Gu encourages the use of web applications and resources. One weekly assignment involves examining data for trends. Students collect COVID-19-related posts from Twitter and convert them into vectors based on the topic of the tweet. They then analyze models to look for structure in the discourse on Twitter. Jupyter Notebook, an open source, web-based application, is used for analysis assignments, allowing students to create and share documents with live code. Students also use PyTorch, an open-source machine learning library, to construct feedforward neural networks and recurrent neural networks, a graphed function that allows Gu and her students to examine trends or predicted outcomes in data sets.

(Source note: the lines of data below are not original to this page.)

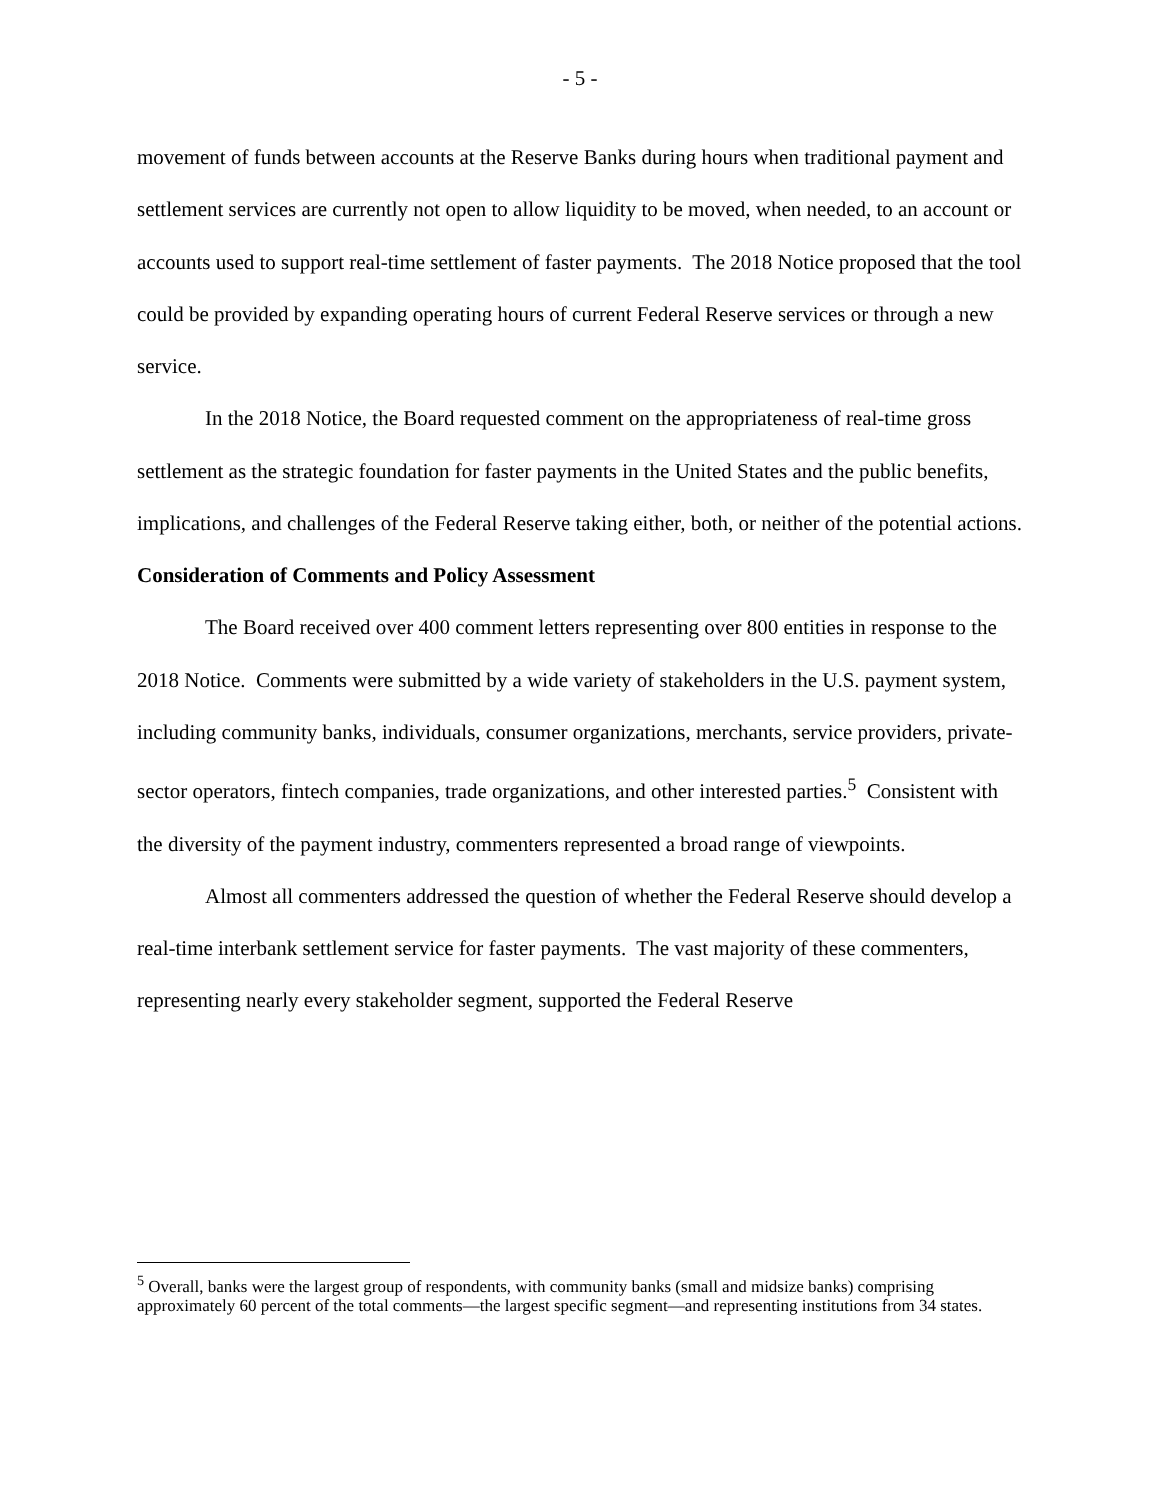- 5 -
movement of funds between accounts at the Reserve Banks during hours when traditional payment and settlement services are currently not open to allow liquidity to be moved, when needed, to an account or accounts used to support real-time settlement of faster payments. The 2018 Notice proposed that the tool could be provided by expanding operating hours of current Federal Reserve services or through a new service.
In the 2018 Notice, the Board requested comment on the appropriateness of real-time gross settlement as the strategic foundation for faster payments in the United States and the public benefits, implications, and challenges of the Federal Reserve taking either, both, or neither of the potential actions.
Consideration of Comments and Policy Assessment
The Board received over 400 comment letters representing over 800 entities in response to the 2018 Notice. Comments were submitted by a wide variety of stakeholders in the U.S. payment system, including community banks, individuals, consumer organizations, merchants, service providers, private-sector operators, fintech companies, trade organizations, and other interested parties.<sup>5</sup> Consistent with the diversity of the payment industry, commenters represented a broad range of viewpoints.
Almost all commenters addressed the question of whether the Federal Reserve should develop a real-time interbank settlement service for faster payments. The vast majority of these commenters, representing nearly every stakeholder segment, supported the Federal Reserve
<sup>5</sup> Overall, banks were the largest group of respondents, with community banks (small and midsize banks) comprising approximately 60 percent of the total comments—the largest specific segment—and representing institutions from 34 states.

“I saw Prof. Gu’s Big Data class as a good way to become familiar with the math side of machine learning,” Josh Cordova ’22 says. “Being focused on such a relevant topic made it even more appealing.”

Because she wants students to become comfortable using GitHub, a popular tool used to develop and deploy software, Gu has students host their code, reading summaries and final projects on the platform. Once the course is complete, Gu and her students will compile their research from the course on a GitHub page to make it accessible to the research community.